I have begun (unofficially) working on my thesis, and got a chance to tinker around with a piece of technology I had never heard of before: a 360 degree camera, or 360 camera for short. The one I am using is the Ricoh Theta S, which is a sleek, upright camera. It has two 180 degree lenses on its two opposite sides. These two capture two separate 180 degree images, and the driver that we install on the computer stitches them into one, large, panoramic, 360 degree image. The clarity on this image is better than I expected: I could examine a spot on my desk where someone had spilled something.

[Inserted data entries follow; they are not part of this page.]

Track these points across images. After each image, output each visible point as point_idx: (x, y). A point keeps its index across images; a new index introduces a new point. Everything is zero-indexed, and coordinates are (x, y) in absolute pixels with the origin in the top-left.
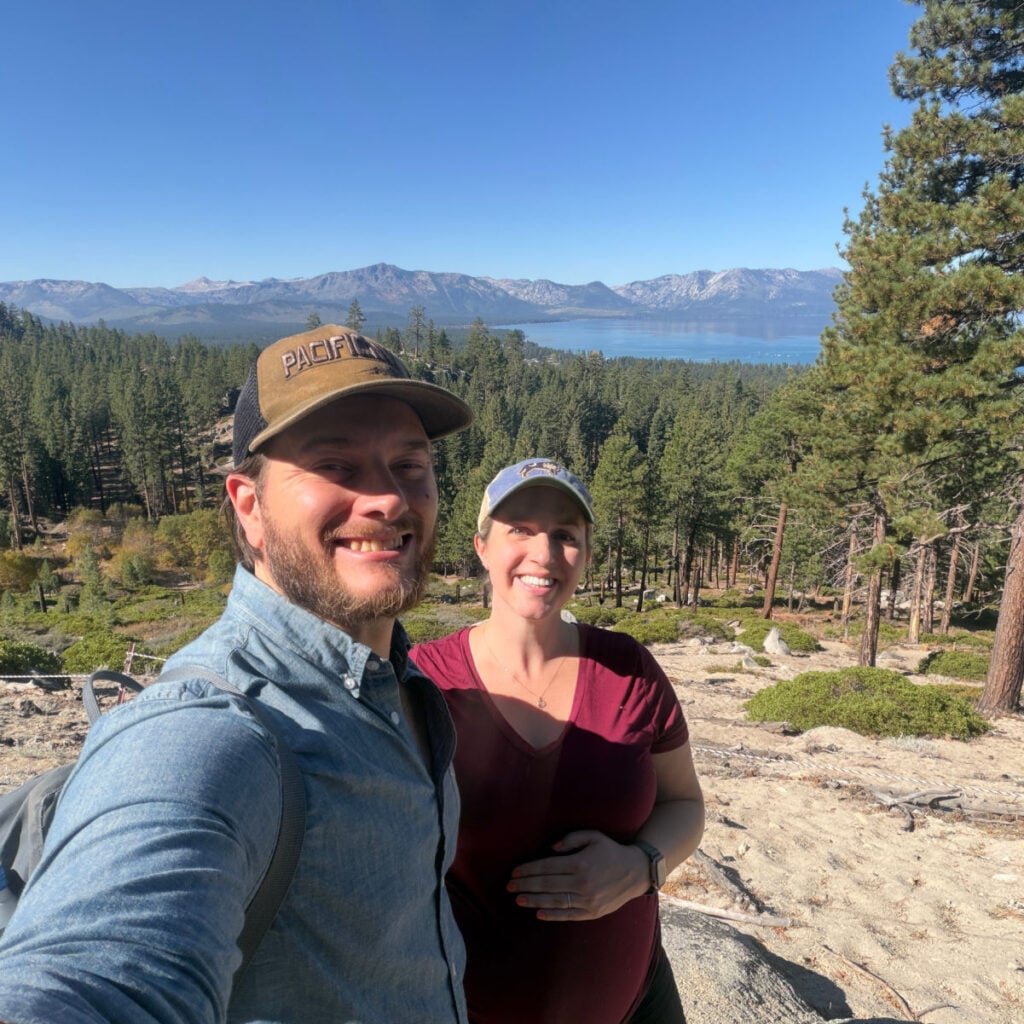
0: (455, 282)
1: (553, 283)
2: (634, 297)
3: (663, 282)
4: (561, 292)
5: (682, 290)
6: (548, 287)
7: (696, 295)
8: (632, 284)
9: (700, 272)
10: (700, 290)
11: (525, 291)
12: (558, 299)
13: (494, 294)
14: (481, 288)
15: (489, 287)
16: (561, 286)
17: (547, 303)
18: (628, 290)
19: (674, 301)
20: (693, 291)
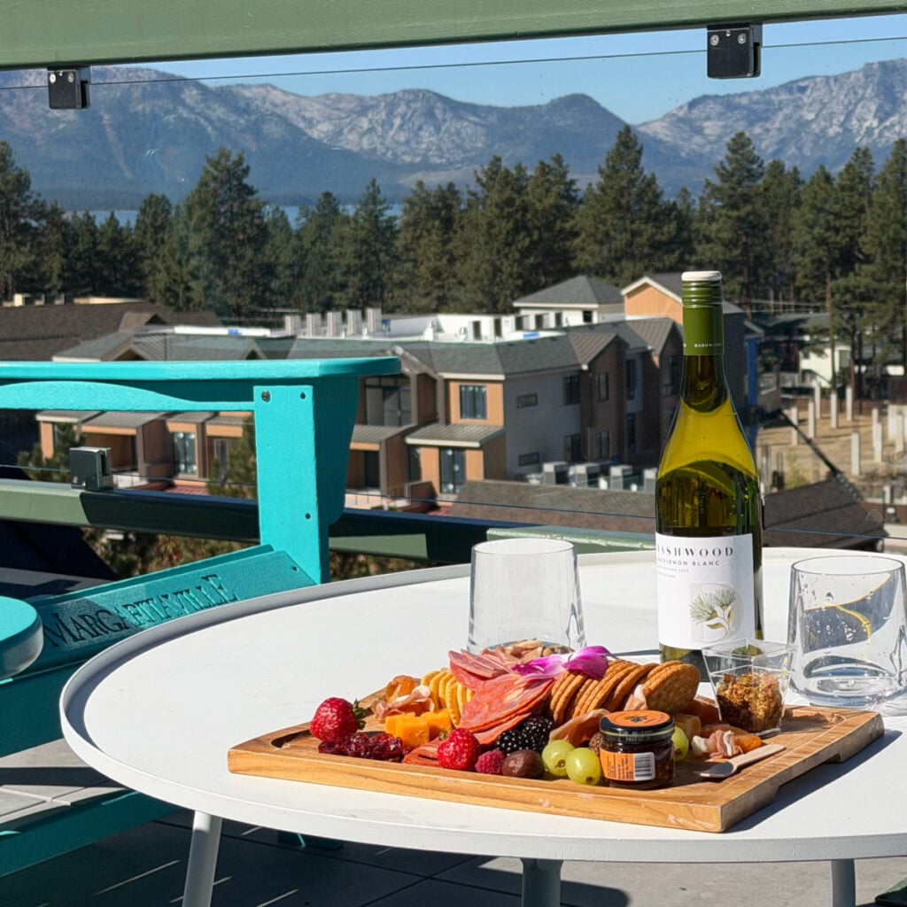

If you observe carefully, you'll see two distinct stitch lines; that's where the driver (Theta UVC Blender) comes into play. Note: On the far right, you can see the white spot I was talking about.

Now this has exciting applications. What I am using it right now for is Virtual Reality, or VR for short. This image looks stunning in a VR headset. There were some problems getting a stream set up from the Ricoh Theta S to a Google Cardboard (inexpensive yet high quality VR headset). I set up a server on my DigitalOcean droplet. On that I configured nginx (pronounced engine x) to use as an RTMP (Real Time Messaging Protocol) streaming service. But the problem with this was the lag. To put things in perspective, when I waved at the camera, it took 6 seconds for the viewer to see that I was waving. This would not work. The project I am working on requires the stream to be real time (Obviously, there will be some lag, but it needs to be reduced to a negligible value).

Finally, after days of research, I stumbled upon HugVR, a neat little website that lets you stream live from 360 cameras. To view this in VR, all I did was open the browser on the phone (the one used in the Cardboard), select the Google Cardboard view (this website has an option, just like YouTube), and view my stream in real time. The best part was the fact that the image was navigable. Earlier, when I set up the server myself, the image was a wide panorama, which was a little overwhelming. In the latter example, however, It is limited to 135 degrees (I think), and to view other parts of the image you have to turn your head, just like you would have to in real life.

To conclude this article, the combination of the Ricoh Theta S , the Google Cardboard, and HugVR works like a charm. I'm definitely going to be using this in my project and will explore more in the future.